The healthcare landscape has changed, and one of the primary changes is the growing financial responsibility of patients with high deductibles that require them to pay physician practices for services. This is an area where practices are struggling to gather the revenue they are entitled.
Actually, practices are generating approximately 30 to forty percent of the revenue from patients who have high-deductible insurance coverage. Neglecting to check patient eligibility and deductibles can increase denials, negatively impact cashflow and profitability.
One option is to improve eligibility checking utilizing the following best practices: Check patient eligibility 48 to 72 hours in advance of scheduled visit using one of those three methods: Business-to-business (B2B) verification, which enables practices to electronically check patient eligibility using electronic data interchange (EDI) via their electronic health record (EHR) and practice management solutions.
Search for patient eligibility on payer websites. Call payers to figure out eligibility for further complex scenarios, such as coverage of particular procedures and services, determining calendar year maximum coverage, or if perhaps services are covered should they occur in a business office or diagnostic centre. Clearinghouses do not provide these details, so calling the payer is necessary for such scenarios.
Determine patient financial responsibilities – high deductibles, out-of-pocket limits, then counsel patients about their financial responsibilities before service delivery, educating them regarding how much they’ll must pay and once.Determine co-pays and collect before service delivery. Yet, even though doing this, you may still find potential pitfalls, including modifications in eligibility as a result of employee termination of patient or primary insured, unpaid premiums, and nuances in dependent coverage.
If all of this looks like lots of work, it’s since it is. This isn’t to state that practice managers/administrators are unable to do their jobs. It’s that sometimes they require some help and better tools. However, not performing these tasks can increase denials, as well as impact cash flow and profitability.
Eligibility checking will be the single most effective way of preventing insurance claim denials. Our service starts with retrieving a summary of scheduled appointments and verifying insurance coverage for the patients. Once the verification is performed the policy facts are put directly into the appointment scheduler for your office staff’s notification.
You will find three options for checking eligibility: Online – Using various Insurance provider websites and internet payer portals we check patient coverage. Automated Voice system (IVR) – By calling Insurance firms directly an interactive voice response system will provide the eligibility status. Insurance Company Representative Call- If required calling an Insurance carrier representative will give us a much more detailed benefits summary for several payers when they are not offered by either websites or Automated phone systems.

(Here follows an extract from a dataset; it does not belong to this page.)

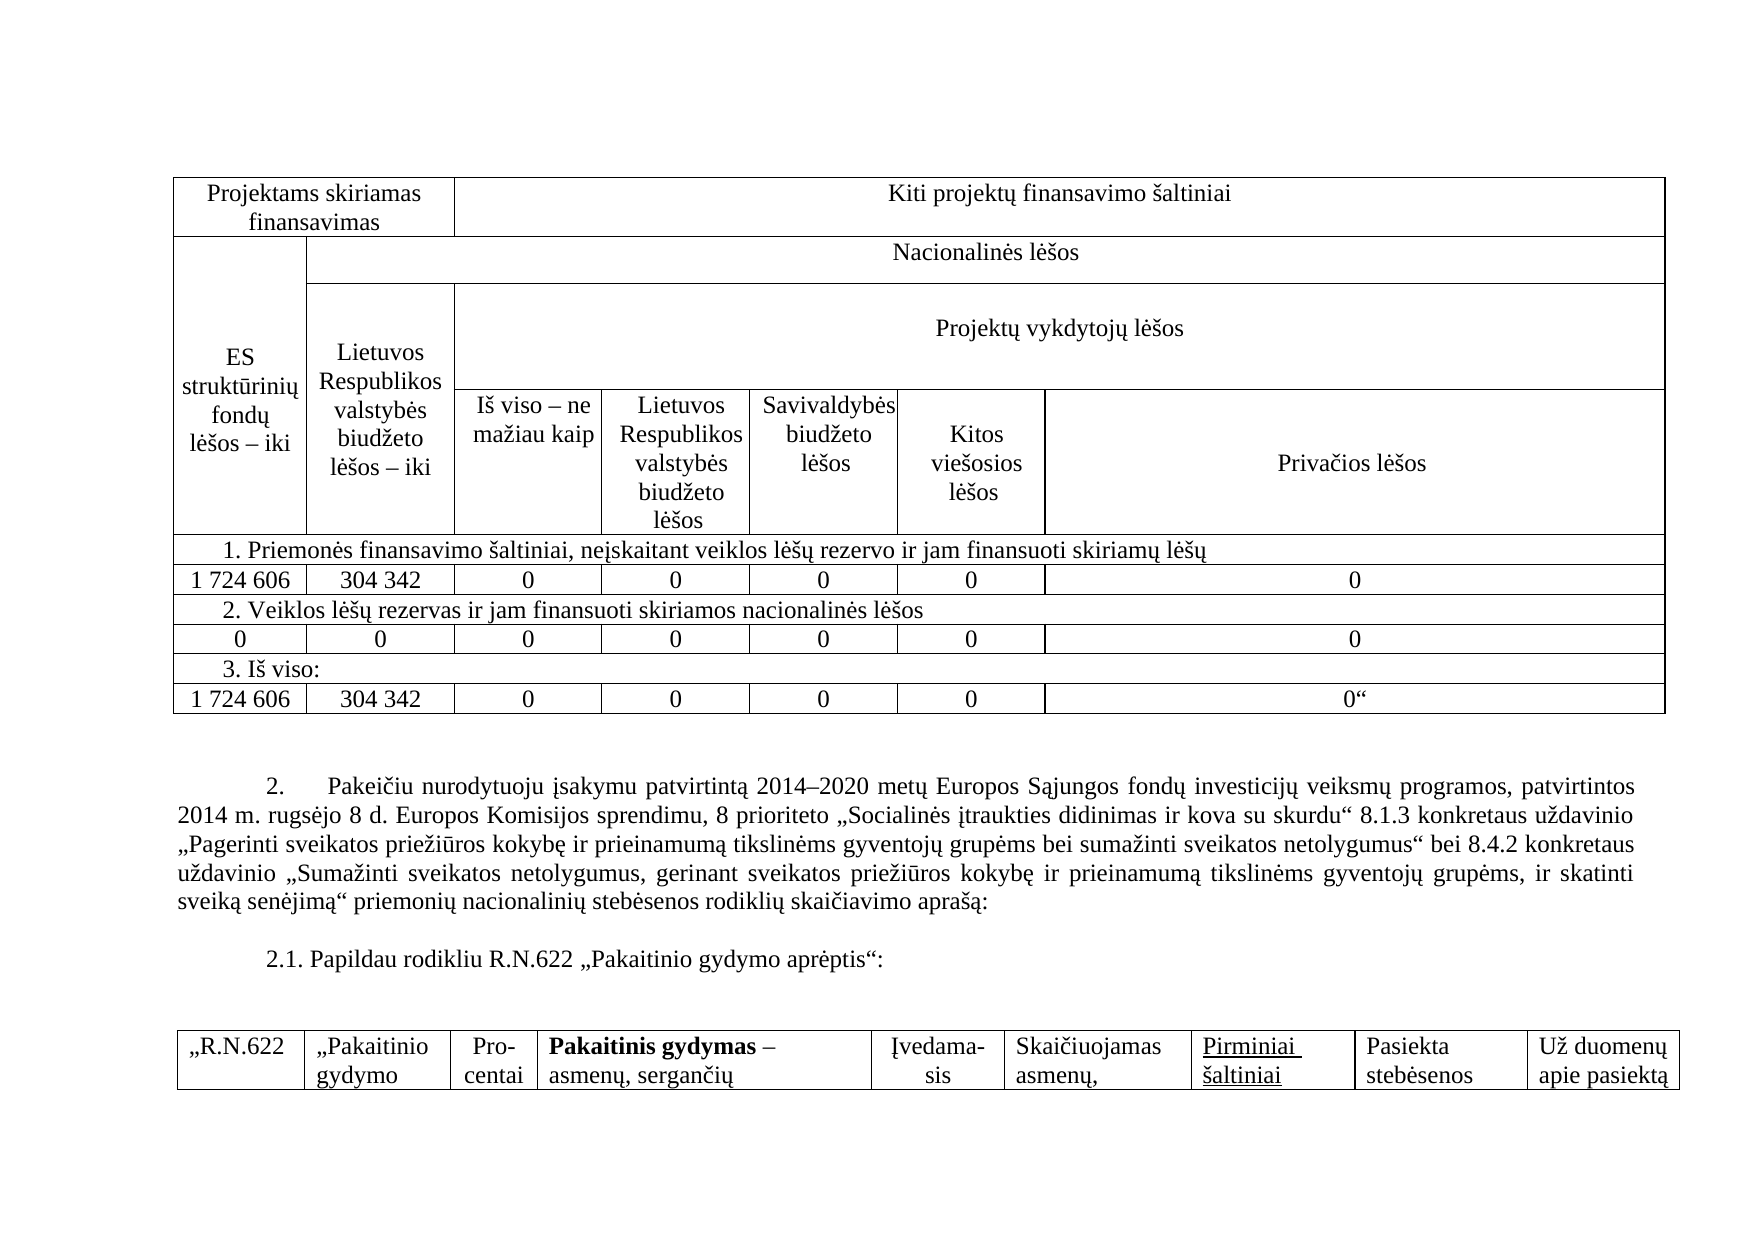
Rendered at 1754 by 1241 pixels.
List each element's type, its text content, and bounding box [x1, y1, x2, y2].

Many practices, however, do not have the resources to finish these calls to payers. During these situations, it might be suitable for practices to outsource their eligibility checking for an experienced firm.

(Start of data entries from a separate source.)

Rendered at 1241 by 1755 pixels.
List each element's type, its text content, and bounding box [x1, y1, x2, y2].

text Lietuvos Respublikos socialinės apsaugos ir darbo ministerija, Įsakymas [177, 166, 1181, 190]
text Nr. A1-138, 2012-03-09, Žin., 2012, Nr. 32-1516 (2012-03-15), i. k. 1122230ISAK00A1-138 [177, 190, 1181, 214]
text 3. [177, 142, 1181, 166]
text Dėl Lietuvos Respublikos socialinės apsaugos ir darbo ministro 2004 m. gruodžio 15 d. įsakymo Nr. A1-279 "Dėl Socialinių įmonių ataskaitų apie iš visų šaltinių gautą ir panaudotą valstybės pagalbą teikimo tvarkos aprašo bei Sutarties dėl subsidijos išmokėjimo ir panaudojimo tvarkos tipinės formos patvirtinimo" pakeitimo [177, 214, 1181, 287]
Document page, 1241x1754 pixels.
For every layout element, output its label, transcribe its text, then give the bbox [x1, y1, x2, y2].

To prevent insurance claims denials Eligibility checking is the single most effective way. Service shall start out with retrieving list of scheduled appointments and verifying insurance policy for the patient. After dmcggn verification is done, details are placed into appointment scheduler for notification to office staff.
For outsourcing practices must check if these measures are taken as much as check eligibility:
Online: Check patient’s coverage using different Insurance carrier websites and internet payer portal.

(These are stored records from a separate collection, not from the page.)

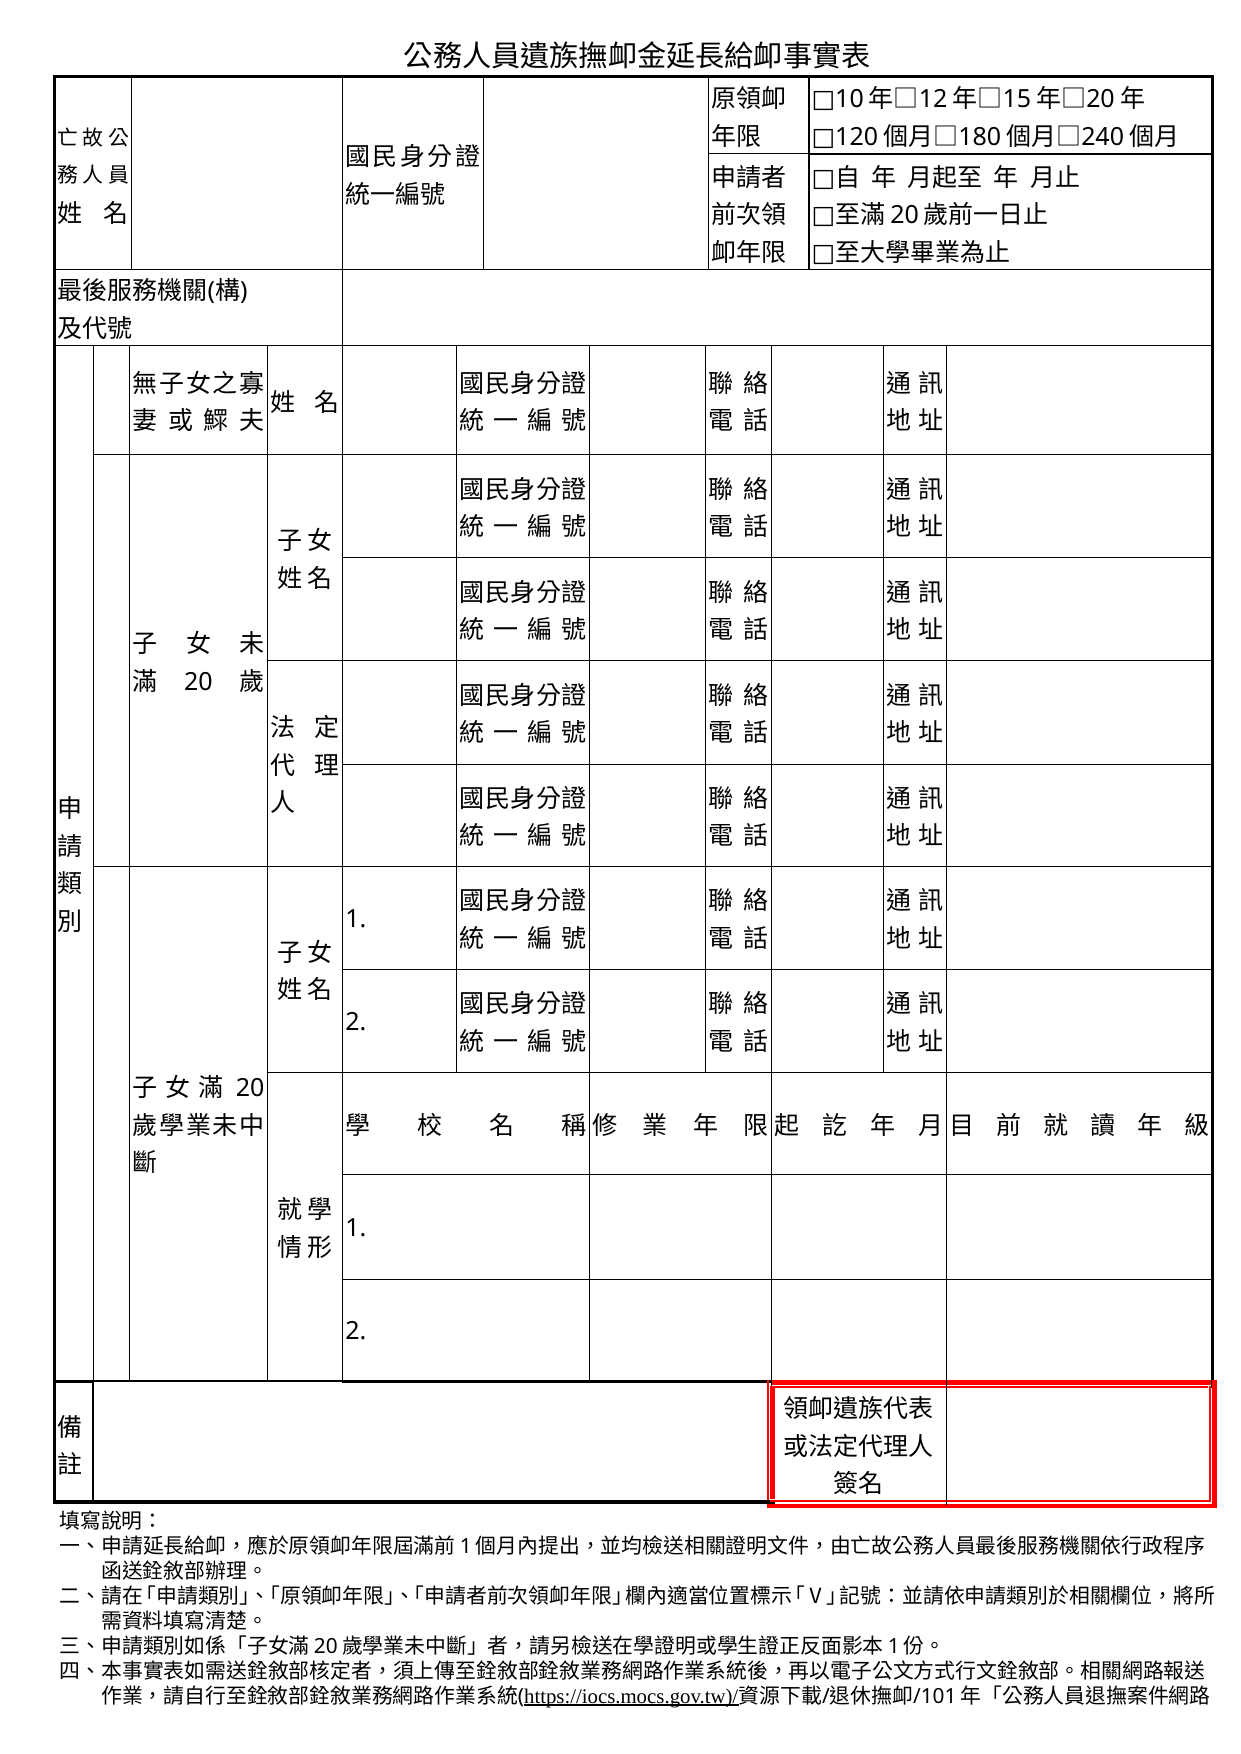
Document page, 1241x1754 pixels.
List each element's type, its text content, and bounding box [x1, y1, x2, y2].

table_cell 就 學情 形 [268, 1073, 342, 1380]
table_cell 姓名 [268, 346, 342, 454]
table_cell 聯絡電話 [706, 558, 771, 660]
table_cell 子 女姓 名 [268, 455, 342, 660]
table_cell [590, 455, 705, 557]
table_header [132, 78, 342, 269]
table_cell 聯絡電話 [706, 455, 771, 557]
table_cell 國民身分證統一編號 [457, 765, 589, 866]
table_cell [590, 558, 705, 660]
table_cell 子 女姓 名 [268, 867, 342, 1072]
table_cell 通訊地址 [884, 661, 946, 763]
table_cell [947, 970, 1211, 1072]
table_header 亡故公務人員姓名 [56, 78, 131, 269]
table_cell [947, 1280, 1211, 1380]
table_cell [947, 661, 1211, 763]
table_cell [947, 867, 1211, 969]
table_cell 國民身分證統一編號 [457, 346, 589, 454]
table_cell 通訊地址 [884, 970, 946, 1072]
table_cell [343, 558, 456, 660]
table_cell 聯絡電話 [706, 765, 771, 866]
table_cell [772, 1280, 946, 1380]
table_cell [947, 765, 1211, 866]
table_cell 領卹遺族代表或法定代理人簽名 [771, 1388, 946, 1500]
table_cell 申請類別 [56, 346, 93, 1380]
table_cell 1. [343, 1175, 589, 1278]
list 請在「申請類別」、「原領卹年限」、「申請者前次領卹年限」欄內適當位置標示「Ⅴ」記號：並請依申請類別於相關欄位，將所需資料填寫清楚。 [59, 1583, 1215, 1633]
table_cell [772, 867, 883, 969]
table_cell 法定代理人 [268, 661, 342, 866]
table_cell 無子女之寡妻或鰥夫 [130, 346, 267, 454]
table_cell 2. [343, 1280, 589, 1380]
table_header 原領卹年限 [709, 78, 808, 153]
table_cell [590, 346, 705, 454]
text 填寫說明： [59, 1508, 1215, 1533]
table_cell [947, 346, 1211, 454]
table_cell 聯絡電話 [706, 867, 771, 969]
table_cell [772, 765, 883, 866]
table_cell 學校名稱 [343, 1073, 589, 1174]
table_cell [94, 346, 129, 454]
table_cell 國民身分證統一編號 [457, 867, 589, 969]
table_cell □自 年 月起至 年 月止 □至滿20歲前一日止 □至大學畢業為止 [810, 155, 1211, 269]
table_cell 備註 [56, 1383, 92, 1500]
table_cell 國民身分證統一編號 [457, 558, 589, 660]
table_header 國民身分證統一編號 [343, 78, 483, 269]
table_cell 2. [343, 970, 456, 1072]
table_header □10年□12年□15年□20年 □120個月□180個月□240個月 [810, 78, 1211, 153]
table_cell 最後服務機關(構) 及代號 [56, 270, 342, 345]
table_cell [343, 661, 456, 763]
table_cell 子女未 滿20歲 [130, 455, 267, 866]
table_cell [947, 558, 1211, 660]
list 申請延長給卹，應於原領卹年限屆滿前1個月內提出，並均檢送相關證明文件，由亡故公務人員最後服務機關依行政程序函送銓敘部辦理。 [59, 1533, 1215, 1583]
table_cell 國民身分證統一編號 [457, 661, 589, 763]
table_cell 申請者前次領卹年限 [709, 154, 808, 269]
table_header [484, 78, 708, 269]
table_cell [343, 765, 456, 866]
table_cell 起訖年月 [772, 1073, 946, 1174]
table_cell [772, 346, 883, 454]
table_cell [772, 970, 883, 1072]
table_cell [94, 455, 129, 866]
table_cell [343, 270, 1211, 345]
table_cell [343, 455, 456, 557]
table_cell 通訊地址 [884, 558, 946, 660]
table_cell 修業年限 [590, 1073, 771, 1174]
table_cell [947, 1385, 1211, 1500]
table_cell [590, 970, 705, 1072]
table_cell 聯絡電話 [706, 661, 771, 763]
table_cell 目前就讀年級 [947, 1073, 1211, 1174]
table_cell [772, 1175, 946, 1278]
table_cell [94, 867, 129, 1380]
table_cell 1. [343, 867, 456, 969]
table_cell 通訊地址 [884, 765, 946, 866]
table_cell [590, 765, 705, 866]
table_cell [343, 346, 456, 454]
list 本事實表如需送銓敘部核定者，須上傳至銓敘部銓敘業務網路作業系統後，再以電子公文方式行文銓敘部。相關網路報送作業，請自行至銓敘部銓敘業務網路作業系統(https://iocs.mocs.gov.tw)/資源下載/退休撫卹/101年「公務人員退撫案件網路 [59, 1658, 1215, 1708]
table_cell [772, 558, 883, 660]
text 公務人員遺族撫卹金延長給卹事實表 [59, 33, 1215, 75]
table_cell [590, 1280, 771, 1380]
table_cell [947, 1175, 1211, 1278]
list 申請類別如係「子女滿20歲學業未中斷」者，請另檢送在學證明或學生證正反面影本1份。 [59, 1633, 1215, 1658]
table_cell 國民身分證統一編號 [457, 970, 589, 1072]
table_cell 聯絡電話 [706, 346, 771, 454]
table_cell [947, 455, 1211, 557]
table_cell [772, 661, 883, 763]
table_cell 通訊地址 [884, 867, 946, 969]
table_cell 通訊地址 [884, 346, 946, 454]
table_cell [772, 455, 883, 557]
table_cell [590, 1175, 771, 1278]
table_cell 通訊地址 [884, 455, 946, 557]
table_cell [590, 661, 705, 763]
table_cell [590, 867, 705, 969]
table_cell [94, 1382, 767, 1500]
table_cell 聯絡電話 [706, 970, 771, 1072]
table_cell 國民身分證統一編號 [457, 455, 589, 557]
table_cell 子女滿20歲學業未中斷 [130, 867, 267, 1380]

Automated Voice System (IVR): Acquiring eligibility status by calling Insurance providers directly and interactive voice response system will answer.
Insurance company Automated call: Obtaining summary for certain payers by calling an Insurance Company representative when enough information is not gathered from website
Tell Us About Your Experiences – What are the EHR/PM limitations that your practice has experienced with regards to eligibility checking? How often does your practice make calls to payer organizations for eligibility checking? Tell me by replying inside the comments section.